PROBLEM TO WORK ON = Reproduce each line of the following material exactly, omitting the images.

☆ ☆ ☆ ☆ ☆ ☆ ☆

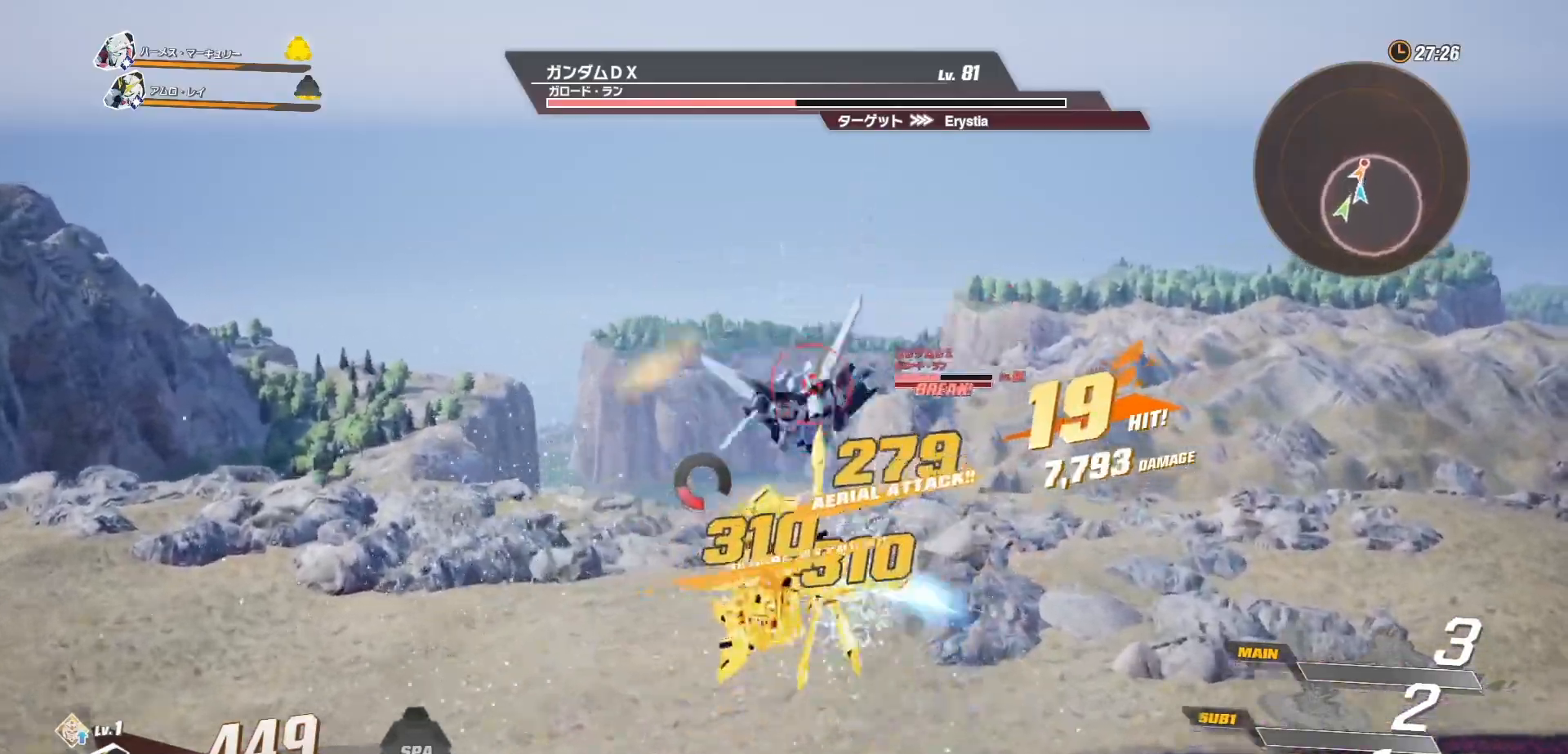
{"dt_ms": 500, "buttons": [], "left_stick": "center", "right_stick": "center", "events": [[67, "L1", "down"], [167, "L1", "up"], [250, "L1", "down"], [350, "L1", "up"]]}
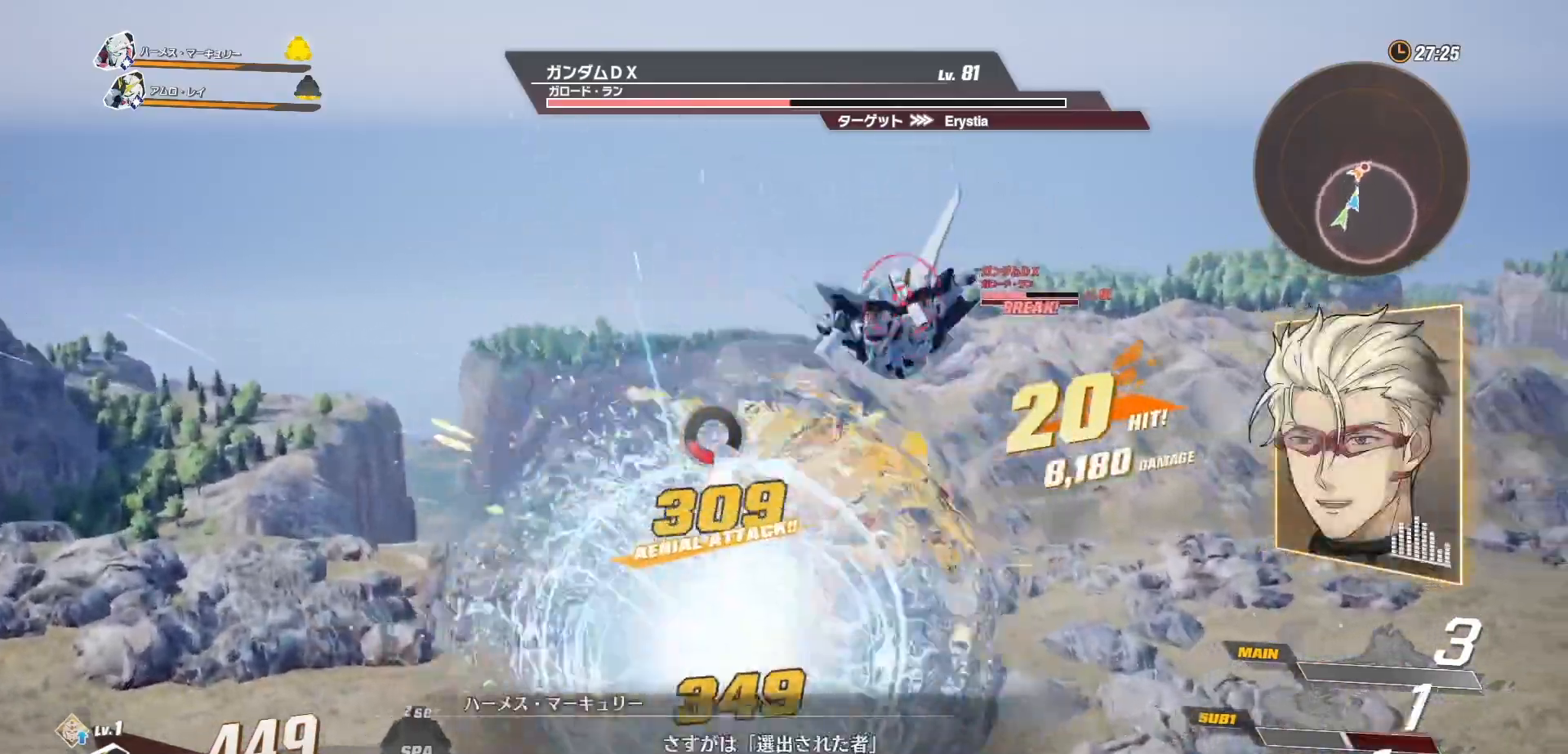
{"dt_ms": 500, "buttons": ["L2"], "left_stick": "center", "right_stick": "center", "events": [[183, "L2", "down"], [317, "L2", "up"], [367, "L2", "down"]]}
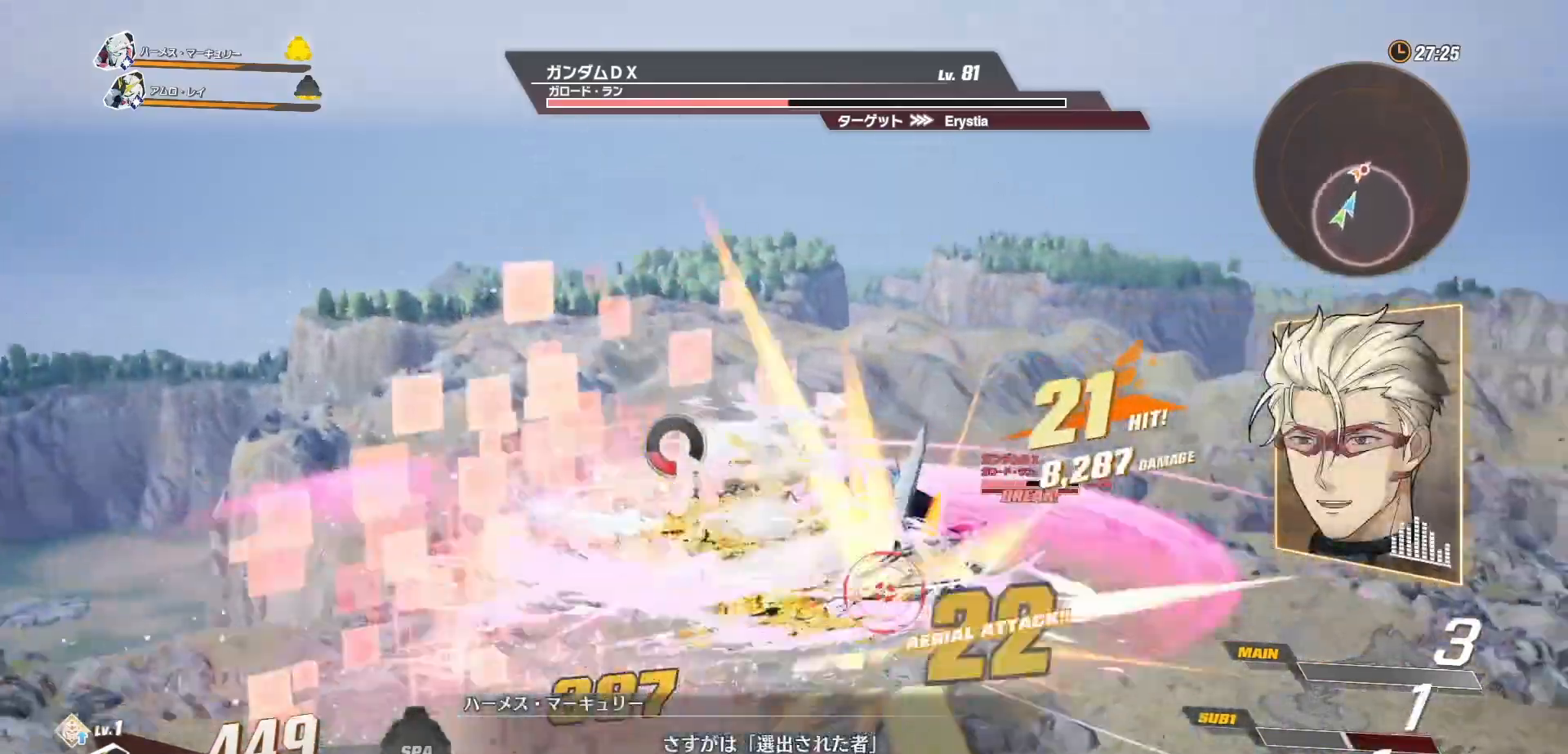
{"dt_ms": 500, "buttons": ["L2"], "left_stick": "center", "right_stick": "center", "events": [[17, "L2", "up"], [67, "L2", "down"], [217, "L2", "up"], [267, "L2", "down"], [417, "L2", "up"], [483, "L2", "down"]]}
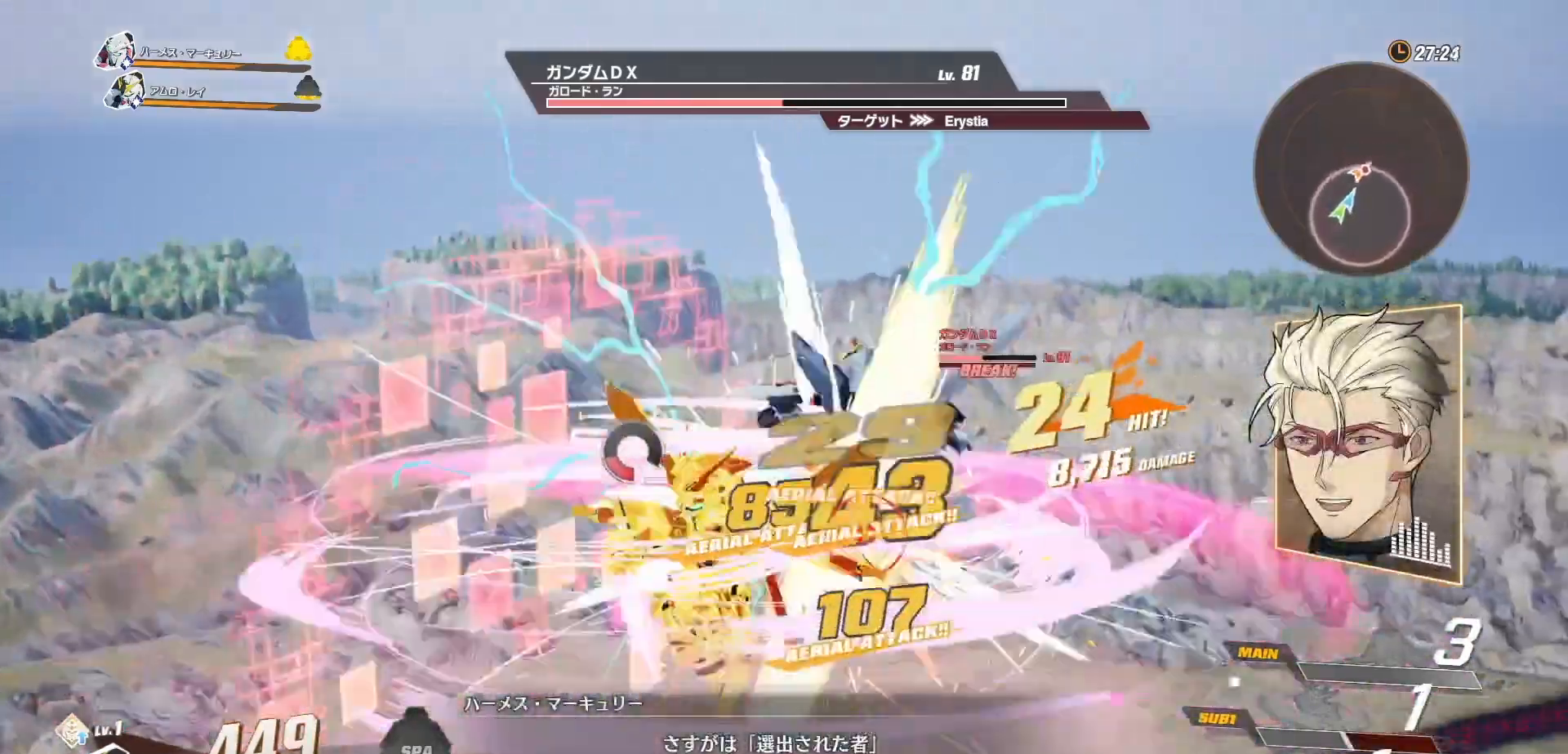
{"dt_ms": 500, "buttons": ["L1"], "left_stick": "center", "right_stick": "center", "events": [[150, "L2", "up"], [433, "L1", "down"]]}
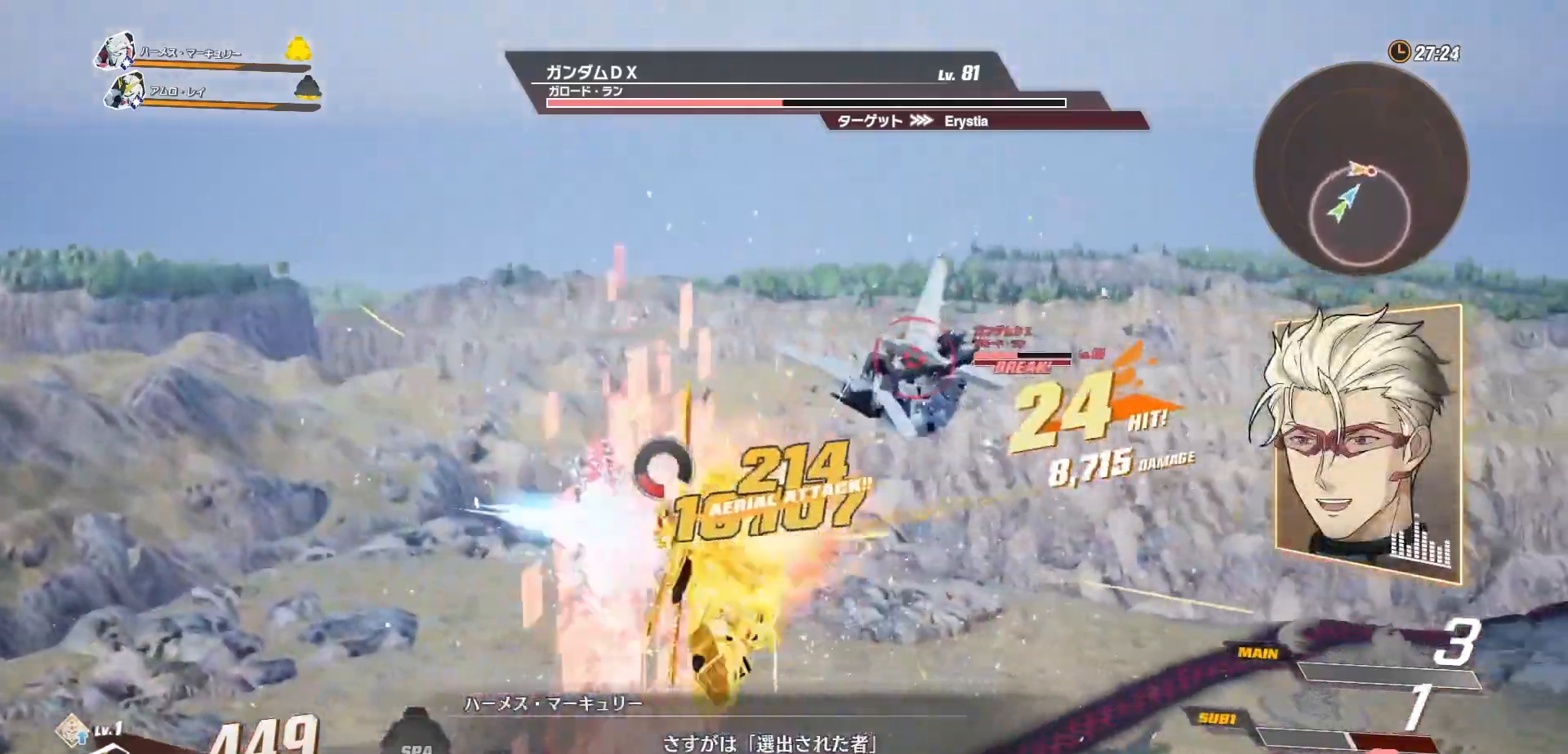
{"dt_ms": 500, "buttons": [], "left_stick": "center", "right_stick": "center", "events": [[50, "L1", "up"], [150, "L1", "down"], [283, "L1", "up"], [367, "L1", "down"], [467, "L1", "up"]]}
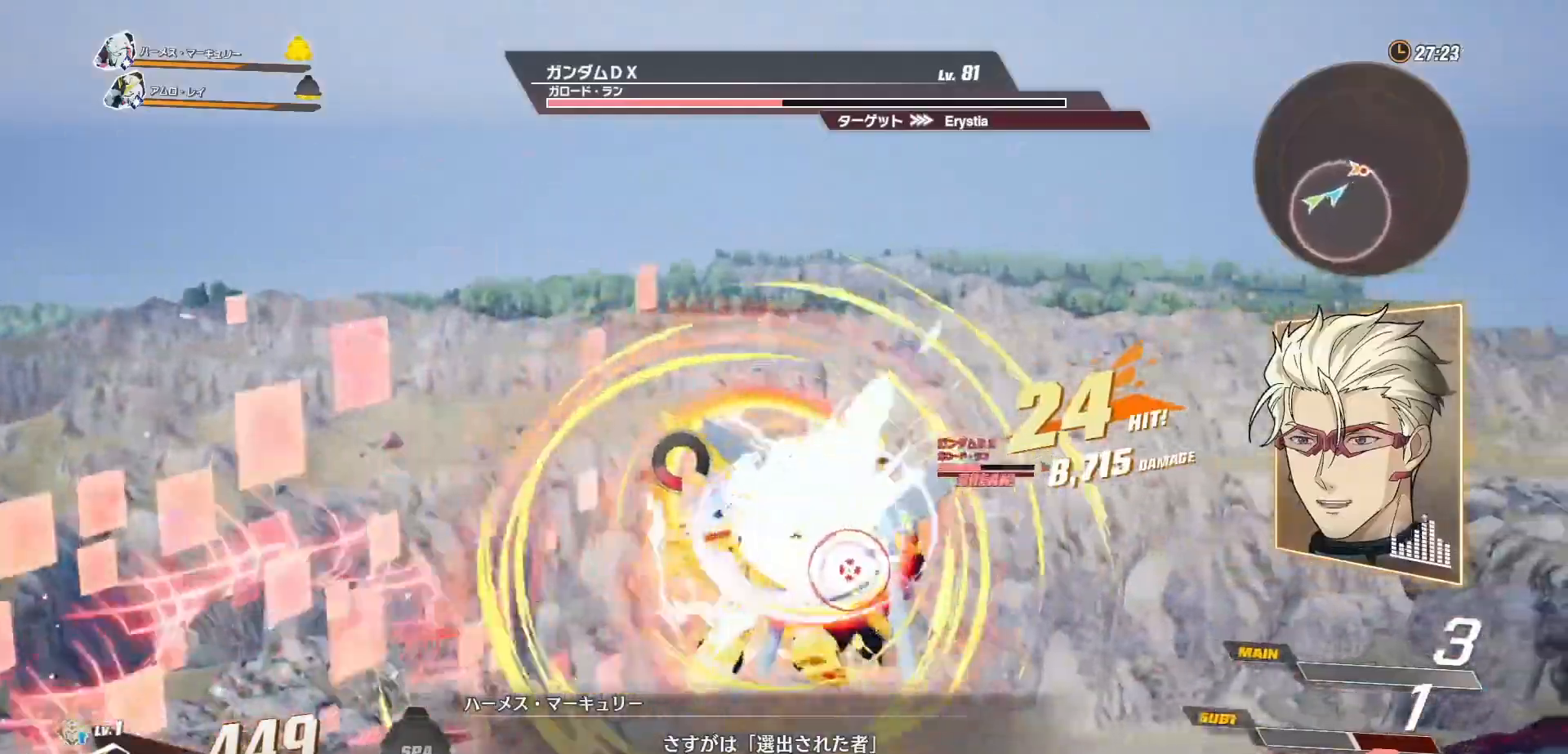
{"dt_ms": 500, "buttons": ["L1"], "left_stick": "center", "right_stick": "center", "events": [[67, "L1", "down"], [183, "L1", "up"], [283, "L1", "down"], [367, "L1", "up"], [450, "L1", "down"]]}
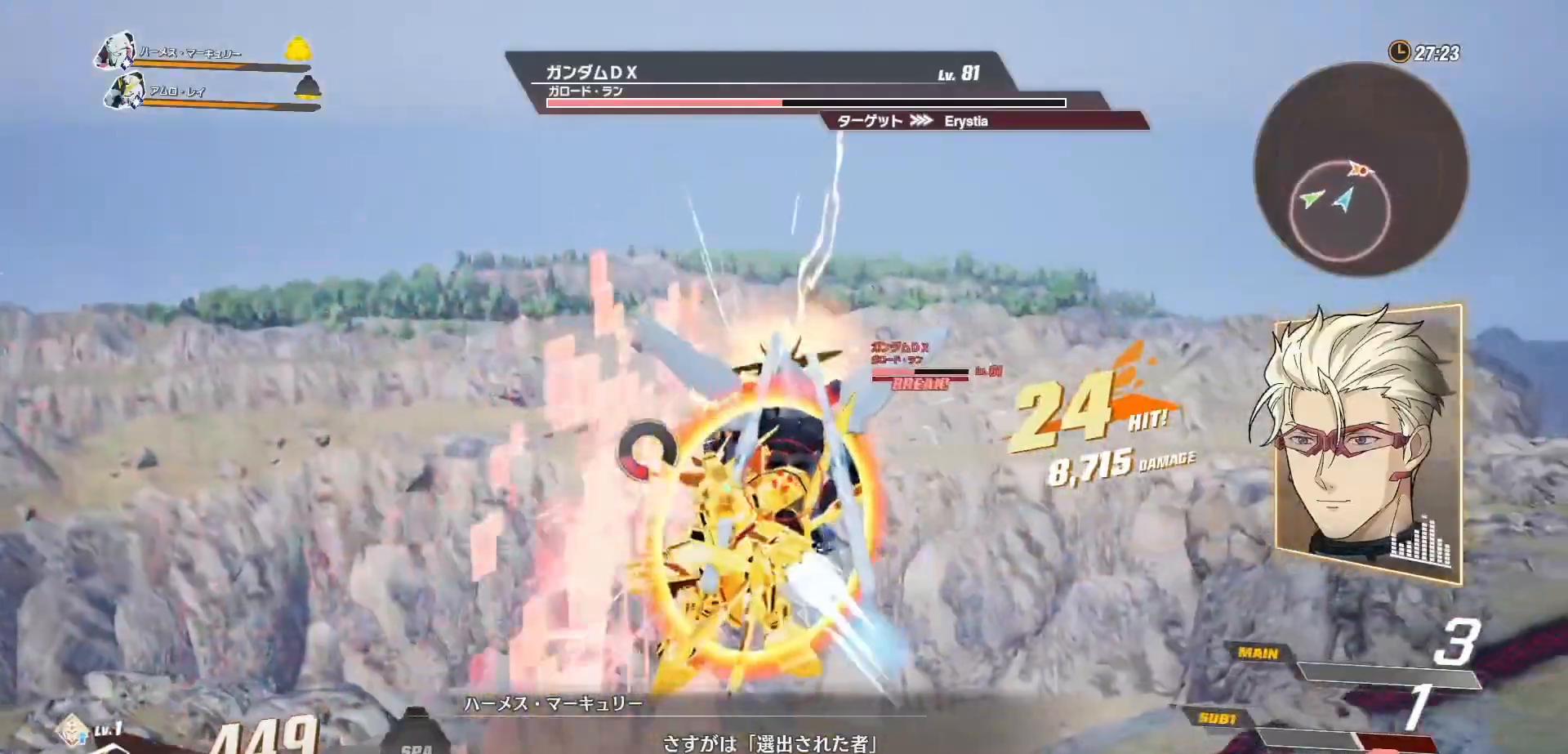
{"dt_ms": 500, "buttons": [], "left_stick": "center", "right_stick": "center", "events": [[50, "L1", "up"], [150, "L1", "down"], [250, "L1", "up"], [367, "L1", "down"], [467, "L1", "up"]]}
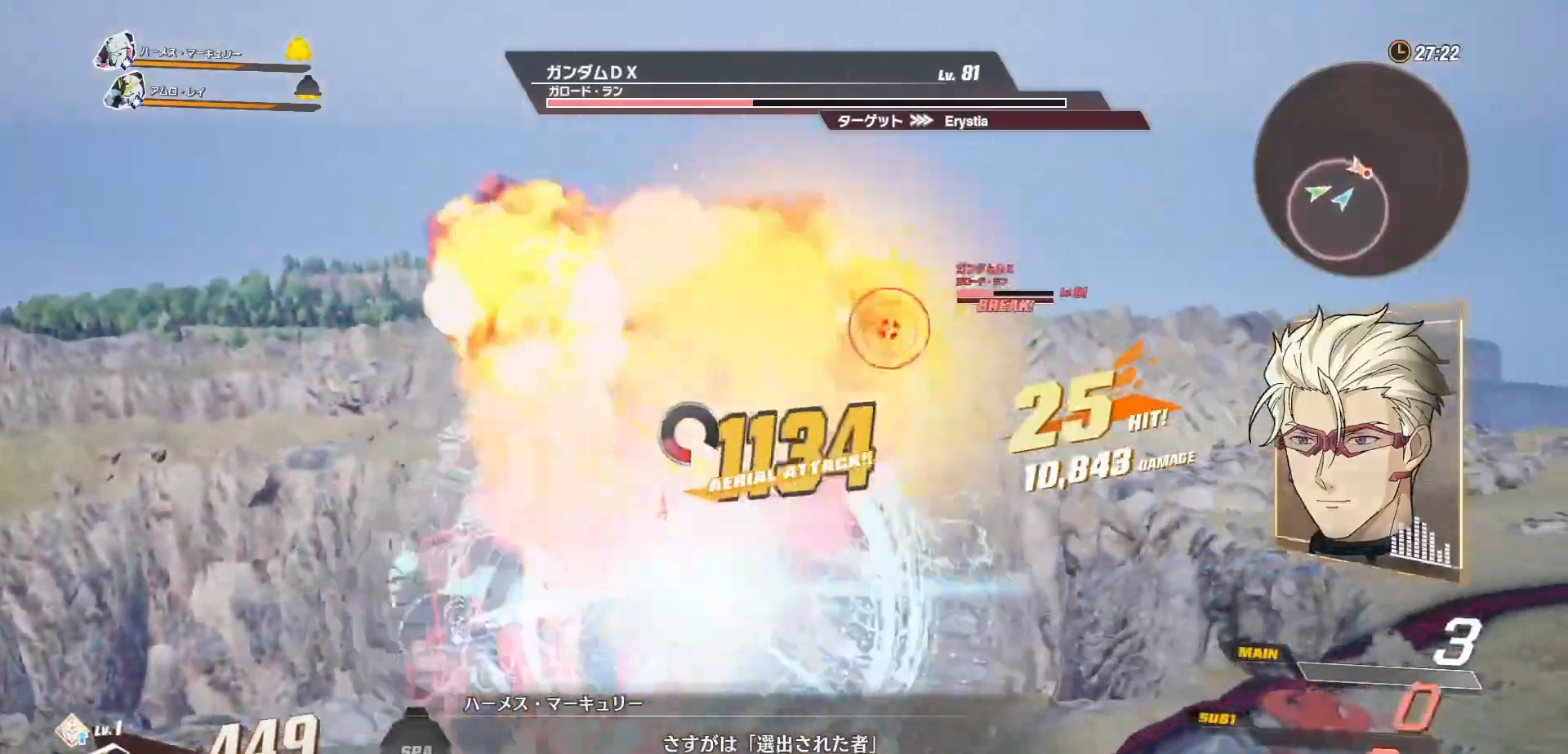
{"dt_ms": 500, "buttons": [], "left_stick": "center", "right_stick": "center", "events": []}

☆ ☆ ☆ ☆ ☆ ☆ ☆

TASK OUTPUT =
{"dt_ms": 500, "buttons": [], "left_stick": "center", "right_stick": "center", "events": [[67, "L1", "down"], [167, "L1", "up"], [250, "L1", "down"], [350, "L1", "up"]]}
{"dt_ms": 500, "buttons": ["L2"], "left_stick": "center", "right_stick": "center", "events": [[183, "L2", "down"], [317, "L2", "up"], [367, "L2", "down"]]}
{"dt_ms": 500, "buttons": ["L2"], "left_stick": "center", "right_stick": "center", "events": [[17, "L2", "up"], [67, "L2", "down"], [217, "L2", "up"], [267, "L2", "down"], [417, "L2", "up"], [483, "L2", "down"]]}
{"dt_ms": 500, "buttons": ["L1"], "left_stick": "center", "right_stick": "center", "events": [[150, "L2", "up"], [433, "L1", "down"]]}
{"dt_ms": 500, "buttons": [], "left_stick": "center", "right_stick": "center", "events": [[50, "L1", "up"], [150, "L1", "down"], [283, "L1", "up"], [367, "L1", "down"], [467, "L1", "up"]]}
{"dt_ms": 500, "buttons": ["L1"], "left_stick": "center", "right_stick": "center", "events": [[67, "L1", "down"], [183, "L1", "up"], [283, "L1", "down"], [367, "L1", "up"], [450, "L1", "down"]]}
{"dt_ms": 500, "buttons": [], "left_stick": "center", "right_stick": "center", "events": [[50, "L1", "up"], [150, "L1", "down"], [250, "L1", "up"], [367, "L1", "down"], [467, "L1", "up"]]}
{"dt_ms": 500, "buttons": [], "left_stick": "center", "right_stick": "center", "events": []}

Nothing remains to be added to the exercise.